Dass sich so ein sperriger Text dennoch gut vorlesen lässt, hat Schauspieler Reto Stalder am ersten Schweizer Vorlesetag vom 23. Mai 2018 gezeigt.

Wenn man der Handlung folgt und nicht ständig auf die Anfangsbuchstaben achtet, funktioniert der Text tatsächlich als Geschichte. Als ausgefuchstes Anschauungsbeispiel aberwitziger Alliterationen verstösst das zwar gegen das erste Schreibgebot – aber schliesslich sind solche Gebote dazu da, lustvoll gebrochen zu werden.


P.S.

Bereits 1983 hat sich Hanna Muschg in der Zeitschrift Manuskripte am ersten Kapitel aus Abishs Roman versucht (Heft 79, S. 4). 2002 erscheint der Roman Alphabetisches Afrika bei Urs Engeler als zweisprachige Ausgabe mit der Übersetzung von Jürg Laederach.

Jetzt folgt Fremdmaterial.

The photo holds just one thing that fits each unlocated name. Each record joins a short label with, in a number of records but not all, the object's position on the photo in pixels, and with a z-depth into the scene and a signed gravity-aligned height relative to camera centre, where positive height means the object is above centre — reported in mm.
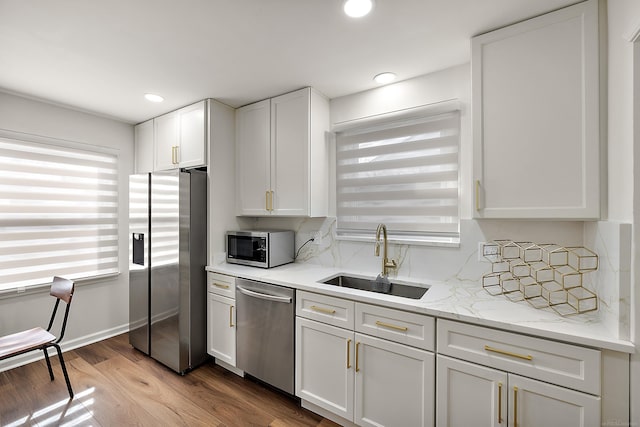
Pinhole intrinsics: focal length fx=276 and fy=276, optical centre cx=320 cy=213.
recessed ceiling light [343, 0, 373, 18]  1354 +1027
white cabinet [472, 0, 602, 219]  1312 +481
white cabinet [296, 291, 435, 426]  1479 -947
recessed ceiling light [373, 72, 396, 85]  2057 +1021
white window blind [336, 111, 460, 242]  2010 +259
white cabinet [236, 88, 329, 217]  2311 +502
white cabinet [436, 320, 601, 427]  1125 -761
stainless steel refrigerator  2311 -429
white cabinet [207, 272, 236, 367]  2266 -900
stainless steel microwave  2373 -323
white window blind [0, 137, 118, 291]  2410 +1
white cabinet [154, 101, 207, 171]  2545 +727
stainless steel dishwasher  1949 -898
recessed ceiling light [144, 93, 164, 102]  2416 +1027
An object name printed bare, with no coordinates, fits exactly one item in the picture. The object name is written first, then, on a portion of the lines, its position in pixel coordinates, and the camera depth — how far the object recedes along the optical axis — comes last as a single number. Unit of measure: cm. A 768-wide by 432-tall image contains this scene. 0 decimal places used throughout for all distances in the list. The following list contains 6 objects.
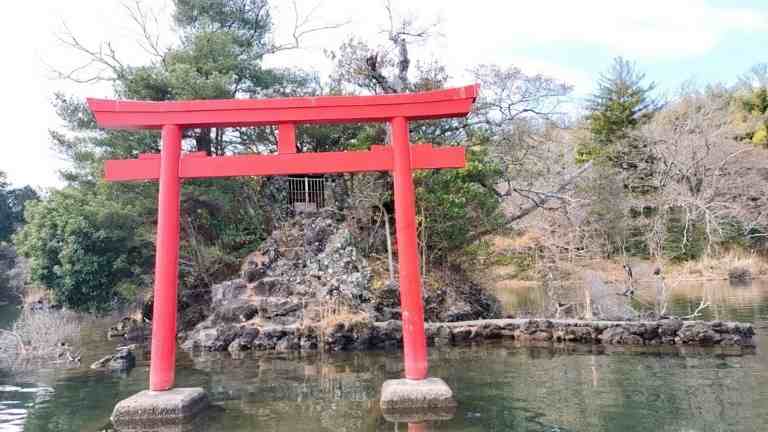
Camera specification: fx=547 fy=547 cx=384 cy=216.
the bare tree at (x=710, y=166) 2138
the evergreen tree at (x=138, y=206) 1240
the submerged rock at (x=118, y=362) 931
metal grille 1426
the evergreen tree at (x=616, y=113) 2470
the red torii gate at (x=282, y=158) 619
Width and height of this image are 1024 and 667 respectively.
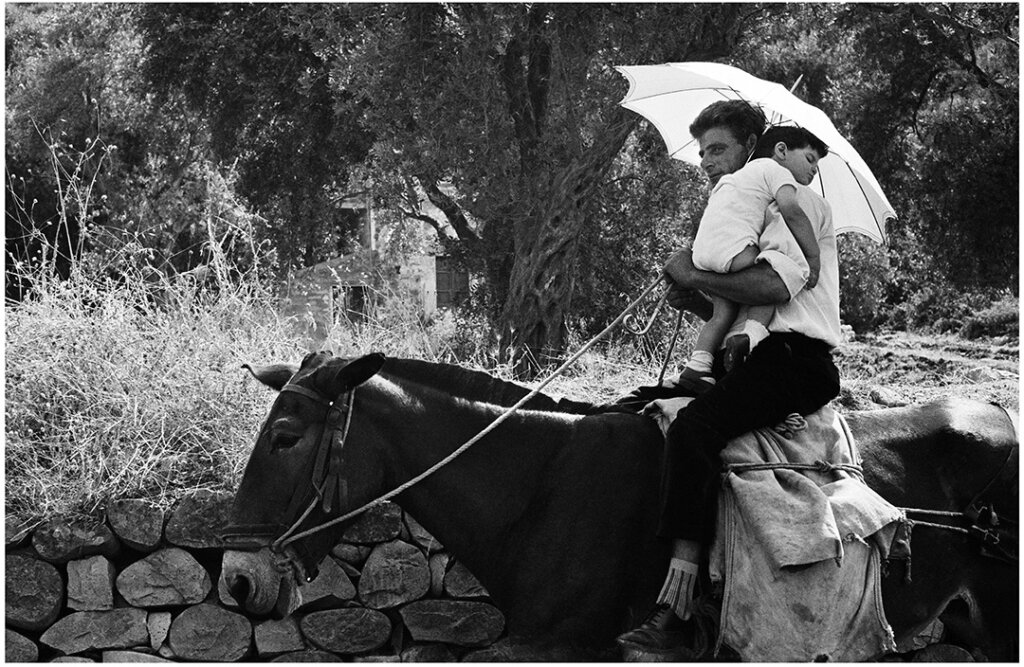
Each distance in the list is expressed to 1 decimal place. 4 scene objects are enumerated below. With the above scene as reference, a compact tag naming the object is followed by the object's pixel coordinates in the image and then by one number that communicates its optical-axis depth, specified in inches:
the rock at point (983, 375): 358.8
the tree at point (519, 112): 368.2
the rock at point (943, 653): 209.9
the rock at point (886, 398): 271.9
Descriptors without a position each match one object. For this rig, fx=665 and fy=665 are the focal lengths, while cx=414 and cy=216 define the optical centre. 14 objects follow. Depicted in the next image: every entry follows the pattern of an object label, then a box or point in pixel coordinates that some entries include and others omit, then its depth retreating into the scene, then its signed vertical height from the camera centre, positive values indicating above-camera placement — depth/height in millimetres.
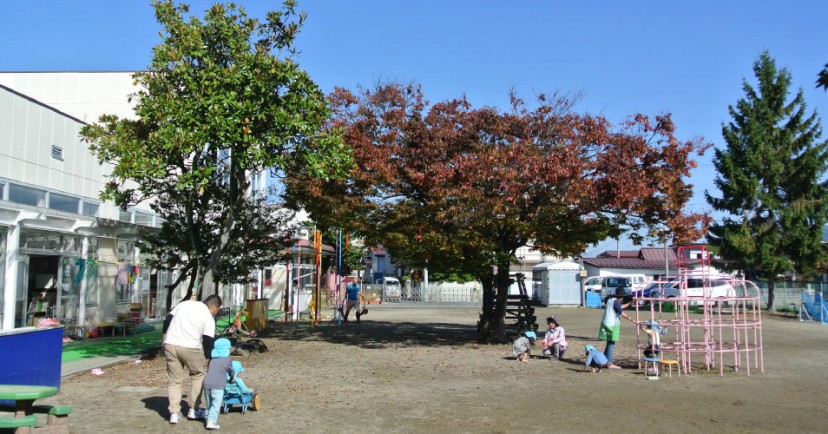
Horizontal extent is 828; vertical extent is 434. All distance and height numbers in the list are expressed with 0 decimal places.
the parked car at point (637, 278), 44531 +329
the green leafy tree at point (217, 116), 11992 +3087
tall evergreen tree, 34875 +5337
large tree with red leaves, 15469 +2389
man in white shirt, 7941 -767
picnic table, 6113 -1272
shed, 41344 -137
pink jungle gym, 12492 -751
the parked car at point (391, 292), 48500 -719
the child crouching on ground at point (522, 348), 14719 -1442
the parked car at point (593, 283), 44344 -11
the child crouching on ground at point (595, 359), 13109 -1499
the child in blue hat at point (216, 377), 7797 -1131
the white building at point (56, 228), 14648 +1313
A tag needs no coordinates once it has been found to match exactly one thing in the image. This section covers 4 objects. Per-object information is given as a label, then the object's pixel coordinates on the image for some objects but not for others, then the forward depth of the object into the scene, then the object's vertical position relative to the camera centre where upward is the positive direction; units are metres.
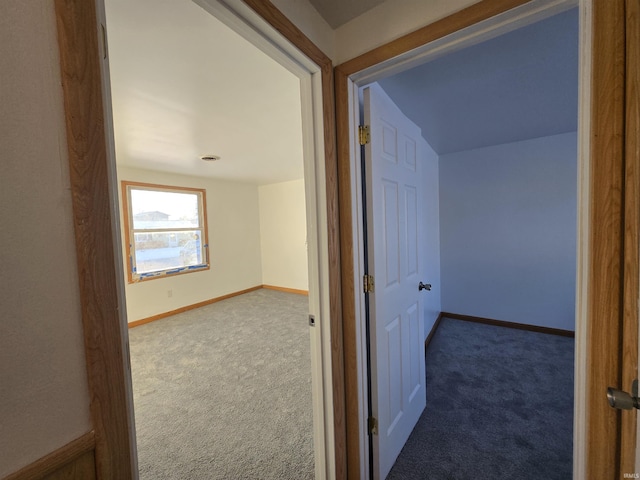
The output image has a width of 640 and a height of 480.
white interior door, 1.27 -0.27
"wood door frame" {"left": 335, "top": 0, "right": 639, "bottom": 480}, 0.66 -0.07
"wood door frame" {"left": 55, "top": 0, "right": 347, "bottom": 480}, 0.48 +0.00
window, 3.62 +0.07
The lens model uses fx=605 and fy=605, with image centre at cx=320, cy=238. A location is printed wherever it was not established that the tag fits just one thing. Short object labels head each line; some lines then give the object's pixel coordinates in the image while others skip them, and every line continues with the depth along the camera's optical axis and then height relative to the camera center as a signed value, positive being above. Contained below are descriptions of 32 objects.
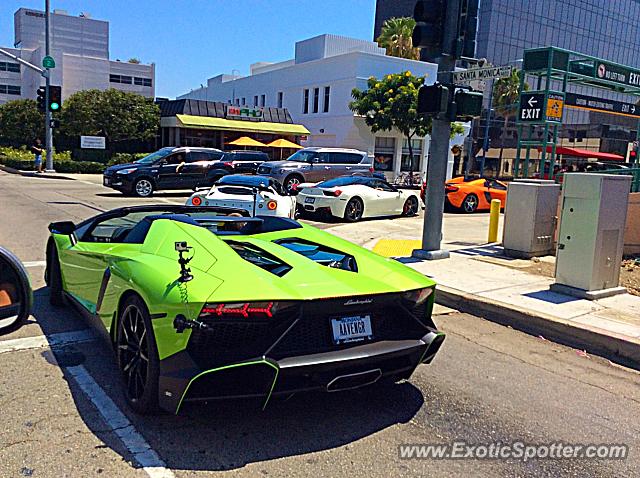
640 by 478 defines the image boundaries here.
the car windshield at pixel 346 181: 16.43 -0.83
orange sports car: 19.91 -1.12
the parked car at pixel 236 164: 23.44 -0.80
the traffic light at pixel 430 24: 9.29 +2.03
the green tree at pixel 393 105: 33.75 +2.72
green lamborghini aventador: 3.53 -1.06
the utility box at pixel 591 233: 7.58 -0.85
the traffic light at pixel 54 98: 27.74 +1.56
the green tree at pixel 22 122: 42.81 +0.60
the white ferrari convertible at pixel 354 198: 15.91 -1.25
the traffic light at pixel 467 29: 9.34 +2.01
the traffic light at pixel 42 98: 27.90 +1.53
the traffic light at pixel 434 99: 9.51 +0.90
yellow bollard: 12.80 -1.28
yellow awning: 38.78 +1.26
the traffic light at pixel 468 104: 9.61 +0.87
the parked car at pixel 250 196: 13.25 -1.16
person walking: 31.44 -1.38
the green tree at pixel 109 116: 38.97 +1.30
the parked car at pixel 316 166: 22.55 -0.66
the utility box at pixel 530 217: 10.80 -0.98
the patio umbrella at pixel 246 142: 38.02 +0.13
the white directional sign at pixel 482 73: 8.91 +1.29
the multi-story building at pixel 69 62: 65.38 +8.10
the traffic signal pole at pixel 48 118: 28.12 +0.65
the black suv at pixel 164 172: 21.33 -1.19
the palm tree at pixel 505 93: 55.54 +6.24
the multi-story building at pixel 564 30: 72.81 +17.73
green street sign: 29.19 +3.35
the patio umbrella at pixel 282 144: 38.75 +0.17
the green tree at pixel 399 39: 45.62 +8.66
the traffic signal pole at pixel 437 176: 9.72 -0.32
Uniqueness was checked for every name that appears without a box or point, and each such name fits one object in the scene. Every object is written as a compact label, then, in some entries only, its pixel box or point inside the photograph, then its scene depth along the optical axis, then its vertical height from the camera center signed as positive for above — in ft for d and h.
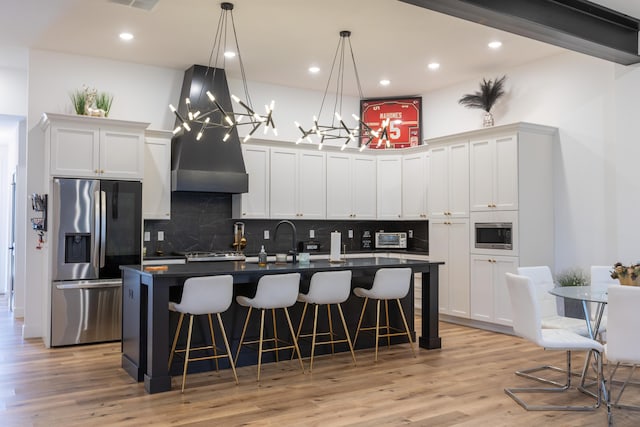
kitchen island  13.93 -2.09
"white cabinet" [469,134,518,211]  20.81 +2.07
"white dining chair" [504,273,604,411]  12.47 -2.60
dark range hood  21.79 +3.00
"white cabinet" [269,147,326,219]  24.94 +1.94
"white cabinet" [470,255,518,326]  20.93 -2.47
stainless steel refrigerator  19.13 -0.96
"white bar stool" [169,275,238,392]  13.78 -1.83
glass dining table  12.59 -1.64
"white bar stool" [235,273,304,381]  14.93 -1.89
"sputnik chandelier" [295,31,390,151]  17.89 +6.63
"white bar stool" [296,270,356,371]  15.85 -1.87
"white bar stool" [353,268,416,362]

In seinem Beitrag mit dem Titel «Die Übersetzung als fortgeführtes Sprachexperiment» hat sich Robert Leucht unter anderem mit diesen Übersetzungen befasst (ZiG – Zeitschrift für interkulturelle Germanistik 7/2016/H1. Hrsg. v. Dieter Heimböckel, Georg Mein, Gesine Lenore Schiewer u. Hein Sieburg. Bielefeld: transkript, 2016. S. 11–31.)